(Por: Fray Francisco Quijano OP) Muchas expectativas han surgido a raíz de la elección del arzobispo de Buenos Aires, cardenal Jorge Mario Bergoglio, como sucesor de Pedro. Unas se refieren a la reforma de la administración vaticana.
Otras, a la exigencia de probidad moral de la jerarquía eclesiástica.
La opinión pública secular espera pronunciamientos en torno a la agenda valórica de los gobiernos y los partidos políticos… Por importante y necesario que sea responder a estas expectativas, quiero llamar la atención sobre otras dos, abrigadas en el seno de la comunidad creyente desde hace tiempo.
Una de ellas ha sido señalada por Jon Sobrino en un artículo sobre la renuncia de Benedicto XVI (publicado en la Biblioteca de este sitio): la relectura del misterio de Dios, y en general de la revelación de los misterios cristianos, a la luz de la opción por los pobres.
Las bases de este planteamiento fueron puestas por la teología de la liberación y otras teologías contextuales –africana, india, de género, ecológica– hace treinta o cuarenta años. Una parte de estos planteamientos derivó en opciones políticas que no llevaron a ningún lado, lo cual provocó respuestas del propio Joseph Ratzinger, entonces prefecto de la congregación para la doctrina de la fe.
Con todo, la orientación fundamental ha venido abriéndose paso en la misión y el pensamiento de la iglesia, si bien no con toda la claridad y urgencia que requiere. De ahí la reflexión de Jon Sobrino sobre Dios y el hambre. Es de esperar que el papa, pero no solo él, sino también la comunidad creyente, asuman de manera más acuciosa la perspectiva crítica de la teología de la liberación sobre la pobreza y el hambre de gran parte de la humanidad.
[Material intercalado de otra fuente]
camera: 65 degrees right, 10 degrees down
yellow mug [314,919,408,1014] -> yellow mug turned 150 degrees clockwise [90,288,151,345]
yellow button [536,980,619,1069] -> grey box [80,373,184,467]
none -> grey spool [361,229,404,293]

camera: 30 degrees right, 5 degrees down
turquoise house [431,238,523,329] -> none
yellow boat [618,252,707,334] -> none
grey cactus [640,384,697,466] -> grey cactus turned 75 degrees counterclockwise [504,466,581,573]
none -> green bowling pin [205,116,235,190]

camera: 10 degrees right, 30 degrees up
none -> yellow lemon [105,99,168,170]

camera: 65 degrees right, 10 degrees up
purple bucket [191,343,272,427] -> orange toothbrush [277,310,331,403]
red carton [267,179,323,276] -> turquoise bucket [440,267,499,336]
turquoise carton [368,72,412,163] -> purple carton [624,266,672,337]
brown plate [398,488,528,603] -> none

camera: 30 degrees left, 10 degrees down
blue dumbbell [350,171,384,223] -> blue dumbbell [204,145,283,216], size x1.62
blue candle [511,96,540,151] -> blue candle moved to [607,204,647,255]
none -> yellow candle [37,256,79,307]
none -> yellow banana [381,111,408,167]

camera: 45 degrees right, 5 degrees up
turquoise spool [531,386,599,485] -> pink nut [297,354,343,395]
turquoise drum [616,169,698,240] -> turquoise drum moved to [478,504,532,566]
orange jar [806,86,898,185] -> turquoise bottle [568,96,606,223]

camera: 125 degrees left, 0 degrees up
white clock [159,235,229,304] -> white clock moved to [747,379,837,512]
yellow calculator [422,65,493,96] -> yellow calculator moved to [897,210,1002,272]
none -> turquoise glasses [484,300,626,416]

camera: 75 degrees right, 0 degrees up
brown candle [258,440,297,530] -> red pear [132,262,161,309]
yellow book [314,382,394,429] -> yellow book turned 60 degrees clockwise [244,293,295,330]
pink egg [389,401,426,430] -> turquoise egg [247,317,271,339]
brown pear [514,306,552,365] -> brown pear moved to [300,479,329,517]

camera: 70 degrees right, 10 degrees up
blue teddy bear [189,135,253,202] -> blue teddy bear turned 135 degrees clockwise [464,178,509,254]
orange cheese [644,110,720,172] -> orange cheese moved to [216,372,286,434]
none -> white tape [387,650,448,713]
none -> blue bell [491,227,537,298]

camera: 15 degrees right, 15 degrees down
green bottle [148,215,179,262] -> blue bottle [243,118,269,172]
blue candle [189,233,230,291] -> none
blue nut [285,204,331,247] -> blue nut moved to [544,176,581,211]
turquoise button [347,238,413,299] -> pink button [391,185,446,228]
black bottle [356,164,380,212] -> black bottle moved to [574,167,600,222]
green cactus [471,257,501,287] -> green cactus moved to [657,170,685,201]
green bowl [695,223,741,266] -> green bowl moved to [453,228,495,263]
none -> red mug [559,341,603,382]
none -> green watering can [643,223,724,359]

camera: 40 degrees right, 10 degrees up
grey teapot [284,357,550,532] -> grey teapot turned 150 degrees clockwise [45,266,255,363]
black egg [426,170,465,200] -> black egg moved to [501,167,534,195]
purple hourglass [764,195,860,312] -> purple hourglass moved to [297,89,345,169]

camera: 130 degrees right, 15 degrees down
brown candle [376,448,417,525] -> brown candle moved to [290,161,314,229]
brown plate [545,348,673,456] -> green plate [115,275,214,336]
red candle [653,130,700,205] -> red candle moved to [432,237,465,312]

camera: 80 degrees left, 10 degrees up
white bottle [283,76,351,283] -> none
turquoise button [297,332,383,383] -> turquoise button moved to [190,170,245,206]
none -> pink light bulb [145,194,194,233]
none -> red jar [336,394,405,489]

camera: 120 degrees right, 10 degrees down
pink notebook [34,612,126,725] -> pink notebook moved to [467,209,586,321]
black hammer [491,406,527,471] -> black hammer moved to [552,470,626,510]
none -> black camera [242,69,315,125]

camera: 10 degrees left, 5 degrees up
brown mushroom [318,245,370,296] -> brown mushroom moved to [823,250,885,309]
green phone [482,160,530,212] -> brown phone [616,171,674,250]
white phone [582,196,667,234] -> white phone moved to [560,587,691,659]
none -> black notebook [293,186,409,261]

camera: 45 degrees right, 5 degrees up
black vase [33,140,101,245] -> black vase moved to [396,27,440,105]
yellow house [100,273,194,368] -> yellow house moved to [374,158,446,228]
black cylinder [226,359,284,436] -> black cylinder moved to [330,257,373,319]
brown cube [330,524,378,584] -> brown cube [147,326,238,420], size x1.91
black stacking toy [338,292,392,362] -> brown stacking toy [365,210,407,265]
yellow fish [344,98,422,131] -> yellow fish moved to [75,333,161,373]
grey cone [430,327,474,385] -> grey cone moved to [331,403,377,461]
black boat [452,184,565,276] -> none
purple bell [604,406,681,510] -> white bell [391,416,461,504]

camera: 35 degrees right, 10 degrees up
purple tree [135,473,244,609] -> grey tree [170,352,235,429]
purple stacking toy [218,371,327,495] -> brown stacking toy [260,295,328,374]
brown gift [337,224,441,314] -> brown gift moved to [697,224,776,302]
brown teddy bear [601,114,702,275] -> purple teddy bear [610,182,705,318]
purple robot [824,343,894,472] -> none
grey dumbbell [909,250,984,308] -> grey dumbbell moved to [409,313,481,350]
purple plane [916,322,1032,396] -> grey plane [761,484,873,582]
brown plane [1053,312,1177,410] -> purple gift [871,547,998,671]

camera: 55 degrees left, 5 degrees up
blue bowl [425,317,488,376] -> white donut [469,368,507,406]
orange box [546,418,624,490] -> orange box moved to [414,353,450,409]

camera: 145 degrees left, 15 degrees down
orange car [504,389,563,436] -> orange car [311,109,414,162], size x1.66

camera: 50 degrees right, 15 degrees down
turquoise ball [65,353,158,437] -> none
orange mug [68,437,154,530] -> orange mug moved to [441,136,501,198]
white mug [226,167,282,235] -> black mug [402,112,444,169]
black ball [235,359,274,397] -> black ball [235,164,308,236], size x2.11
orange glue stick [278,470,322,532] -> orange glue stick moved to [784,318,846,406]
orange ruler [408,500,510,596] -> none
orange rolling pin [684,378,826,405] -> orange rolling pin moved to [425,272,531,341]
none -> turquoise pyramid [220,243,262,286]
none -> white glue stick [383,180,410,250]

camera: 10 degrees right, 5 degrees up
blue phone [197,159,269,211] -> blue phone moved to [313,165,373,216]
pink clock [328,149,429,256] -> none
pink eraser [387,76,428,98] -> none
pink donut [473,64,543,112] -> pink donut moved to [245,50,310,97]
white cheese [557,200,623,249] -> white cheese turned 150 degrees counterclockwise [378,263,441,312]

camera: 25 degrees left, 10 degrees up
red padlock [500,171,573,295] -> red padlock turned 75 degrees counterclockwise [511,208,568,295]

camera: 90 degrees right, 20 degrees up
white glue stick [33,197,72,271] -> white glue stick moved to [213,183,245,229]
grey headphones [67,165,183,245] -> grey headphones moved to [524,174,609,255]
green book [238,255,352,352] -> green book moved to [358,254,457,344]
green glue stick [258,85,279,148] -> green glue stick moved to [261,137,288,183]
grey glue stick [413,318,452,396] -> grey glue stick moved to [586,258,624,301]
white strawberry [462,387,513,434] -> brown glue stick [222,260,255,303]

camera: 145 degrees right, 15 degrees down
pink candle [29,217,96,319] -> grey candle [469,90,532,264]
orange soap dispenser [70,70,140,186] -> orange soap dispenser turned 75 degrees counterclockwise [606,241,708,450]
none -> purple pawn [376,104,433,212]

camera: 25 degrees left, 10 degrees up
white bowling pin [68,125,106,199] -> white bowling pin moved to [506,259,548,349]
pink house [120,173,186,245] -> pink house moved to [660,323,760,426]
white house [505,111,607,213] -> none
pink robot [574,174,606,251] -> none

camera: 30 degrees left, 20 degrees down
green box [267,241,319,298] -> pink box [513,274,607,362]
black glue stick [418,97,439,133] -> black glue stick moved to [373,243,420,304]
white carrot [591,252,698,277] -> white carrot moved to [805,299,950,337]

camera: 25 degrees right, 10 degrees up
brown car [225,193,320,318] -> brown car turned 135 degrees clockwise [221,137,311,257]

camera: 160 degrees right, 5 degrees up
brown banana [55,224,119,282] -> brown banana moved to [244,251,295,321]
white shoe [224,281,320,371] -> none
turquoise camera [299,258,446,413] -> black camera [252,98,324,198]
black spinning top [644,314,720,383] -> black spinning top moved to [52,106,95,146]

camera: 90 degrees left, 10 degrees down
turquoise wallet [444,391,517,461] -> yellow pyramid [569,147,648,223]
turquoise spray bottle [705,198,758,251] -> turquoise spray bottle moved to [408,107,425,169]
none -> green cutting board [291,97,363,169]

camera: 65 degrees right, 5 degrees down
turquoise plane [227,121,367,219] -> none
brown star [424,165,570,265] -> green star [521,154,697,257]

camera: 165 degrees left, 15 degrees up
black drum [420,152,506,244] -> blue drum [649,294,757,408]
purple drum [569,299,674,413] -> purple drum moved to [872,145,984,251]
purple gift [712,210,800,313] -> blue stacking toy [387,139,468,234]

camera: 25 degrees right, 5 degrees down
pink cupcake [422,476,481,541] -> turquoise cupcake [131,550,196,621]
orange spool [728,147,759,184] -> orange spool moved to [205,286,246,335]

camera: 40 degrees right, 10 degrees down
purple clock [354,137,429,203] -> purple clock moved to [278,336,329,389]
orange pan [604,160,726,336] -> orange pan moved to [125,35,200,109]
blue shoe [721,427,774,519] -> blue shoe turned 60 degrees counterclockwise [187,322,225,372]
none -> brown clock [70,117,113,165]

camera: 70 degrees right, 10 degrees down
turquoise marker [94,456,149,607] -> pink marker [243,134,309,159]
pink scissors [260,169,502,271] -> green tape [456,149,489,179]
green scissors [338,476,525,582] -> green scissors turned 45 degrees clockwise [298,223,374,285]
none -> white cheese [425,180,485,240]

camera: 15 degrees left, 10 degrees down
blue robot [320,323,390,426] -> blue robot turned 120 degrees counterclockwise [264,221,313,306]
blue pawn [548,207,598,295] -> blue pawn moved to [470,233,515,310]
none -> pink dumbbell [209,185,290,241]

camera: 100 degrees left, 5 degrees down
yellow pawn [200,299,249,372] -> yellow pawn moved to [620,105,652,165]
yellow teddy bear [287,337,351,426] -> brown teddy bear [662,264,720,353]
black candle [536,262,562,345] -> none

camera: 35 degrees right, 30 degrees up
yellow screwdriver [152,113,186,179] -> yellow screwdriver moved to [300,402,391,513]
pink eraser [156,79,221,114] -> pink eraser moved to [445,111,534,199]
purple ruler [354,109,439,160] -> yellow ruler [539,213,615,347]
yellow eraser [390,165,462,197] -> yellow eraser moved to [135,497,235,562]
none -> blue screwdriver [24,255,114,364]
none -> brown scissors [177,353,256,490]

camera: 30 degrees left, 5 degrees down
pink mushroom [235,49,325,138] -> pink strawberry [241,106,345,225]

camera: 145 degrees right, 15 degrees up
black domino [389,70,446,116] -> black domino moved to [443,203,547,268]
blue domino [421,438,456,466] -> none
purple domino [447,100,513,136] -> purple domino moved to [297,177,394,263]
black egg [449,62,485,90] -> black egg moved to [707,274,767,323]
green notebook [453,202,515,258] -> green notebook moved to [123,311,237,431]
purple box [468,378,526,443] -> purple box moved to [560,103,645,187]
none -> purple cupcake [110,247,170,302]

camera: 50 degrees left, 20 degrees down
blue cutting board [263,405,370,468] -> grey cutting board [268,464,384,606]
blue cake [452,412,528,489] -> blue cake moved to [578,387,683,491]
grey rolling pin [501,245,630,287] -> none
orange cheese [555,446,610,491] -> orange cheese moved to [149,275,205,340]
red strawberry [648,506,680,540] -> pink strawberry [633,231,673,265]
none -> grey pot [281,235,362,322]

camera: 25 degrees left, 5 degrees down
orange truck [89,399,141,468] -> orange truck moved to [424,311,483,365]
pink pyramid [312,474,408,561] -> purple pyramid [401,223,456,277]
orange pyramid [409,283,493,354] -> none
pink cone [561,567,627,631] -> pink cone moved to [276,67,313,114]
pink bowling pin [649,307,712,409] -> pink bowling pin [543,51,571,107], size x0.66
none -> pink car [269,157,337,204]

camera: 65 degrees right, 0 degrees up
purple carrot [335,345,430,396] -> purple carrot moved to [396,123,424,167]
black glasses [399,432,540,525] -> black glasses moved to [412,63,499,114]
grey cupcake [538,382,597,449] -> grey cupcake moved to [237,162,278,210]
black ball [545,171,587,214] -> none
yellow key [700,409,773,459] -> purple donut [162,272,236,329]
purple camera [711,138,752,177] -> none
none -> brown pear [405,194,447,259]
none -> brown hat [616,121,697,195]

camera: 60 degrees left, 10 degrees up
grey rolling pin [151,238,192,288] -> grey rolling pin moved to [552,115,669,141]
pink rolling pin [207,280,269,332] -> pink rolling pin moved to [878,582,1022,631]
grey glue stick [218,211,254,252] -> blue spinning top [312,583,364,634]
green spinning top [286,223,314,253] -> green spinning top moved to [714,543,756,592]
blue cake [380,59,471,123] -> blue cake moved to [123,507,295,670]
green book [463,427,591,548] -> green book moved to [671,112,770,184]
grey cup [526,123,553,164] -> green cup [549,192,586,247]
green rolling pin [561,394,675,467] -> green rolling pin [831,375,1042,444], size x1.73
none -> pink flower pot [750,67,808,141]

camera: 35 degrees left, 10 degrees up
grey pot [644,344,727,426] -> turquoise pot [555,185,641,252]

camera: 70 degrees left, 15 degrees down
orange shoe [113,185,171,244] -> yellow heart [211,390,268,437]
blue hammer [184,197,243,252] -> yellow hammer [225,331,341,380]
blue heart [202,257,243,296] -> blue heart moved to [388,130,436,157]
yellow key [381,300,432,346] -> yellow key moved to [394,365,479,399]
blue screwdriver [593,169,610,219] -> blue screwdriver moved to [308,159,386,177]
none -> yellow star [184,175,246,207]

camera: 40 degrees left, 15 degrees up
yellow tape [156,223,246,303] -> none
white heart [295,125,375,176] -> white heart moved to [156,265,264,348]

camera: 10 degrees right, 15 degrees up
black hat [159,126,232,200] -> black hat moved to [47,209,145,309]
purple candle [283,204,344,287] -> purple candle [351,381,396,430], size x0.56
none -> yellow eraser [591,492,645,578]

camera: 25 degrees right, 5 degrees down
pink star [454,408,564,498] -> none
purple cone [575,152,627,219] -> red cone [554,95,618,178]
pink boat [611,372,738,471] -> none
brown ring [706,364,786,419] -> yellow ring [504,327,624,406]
No solo la crítica, también la invención o el descubrimiento de soluciones prácticas que no tienen el aura de los grandes proyectos políticos y, con todo, producen buenos resultados inmediatos en situaciones extremas de hambre y pobreza.
Otra expectativa que viene desde hace dos siglos es el anuncio de la novedad cristiana en el seno de la modernidad. La cuestión es compleja, la reduzco a un punto en aras de la brevedad. La libertad está en el centro de la modernidad: libertad de decidir y de construir la propia vida.
Es cierto, nadie en su situación concreta y en la práctica es tan libre como quisiera serlo, a veces puede que sea esclavo de estructuras, instituciones, solicitaciones más de lo que cree. Con todo, el hecho es que la modernidad pone en el centro al sujeto humano autónomo.
Dicho lo cual, este sujeto tiene por delante qué clase de persona quiere ser, qué proyecto de vida se proponer realizar. La modernidad presenta una amplia gama de opciones. De todas ellas, cuáles valen la pena y cuáles no, cuáles ofrecen una razonable realización de la persona y cuáles no.
A este propósito, el anuncio de la iglesia, al cual no puede renunciar, consiste en decir que la plenitud de la humanidad, de cada persona, se encuentra en la humanidad nueva de Jesús resucitado.
El gran desafío de la iglesia es encontrar las palabras y las acciones que sintonicen con las exigencias intelectuales y éticas de la modernidad, en no coartar la libertad sino en abrirle horizontes insospechados, sin que ello lleve a la dilución del anuncio de fe: la realización de la humanidad es su divinización, alcanzada no por conquista sino por don.
Es más, el anuncio de la humanidad nueva en Jesús resucitado no puede prescindir de la cruz, que es el lugar donde se revela el amor incondicional de Dios por una humanidad que necesita ser liberada de la esclavitud del pecado precisamente por la cruz.
El anuncio de la humanidad nueva frente a las exigencias de la modernidad no puede ser simplemente una identificación del mensaje de fe con la agenda del liberalismo valórico, lo cual parecería ser la expectativa de la opinión pública secular que mira a la iglesia como una ONG, diría el papa Francisco. Pero ello no es razón para que una predicación torpe, poco ilustrada, provoque la irrisión de quienes la escuchan.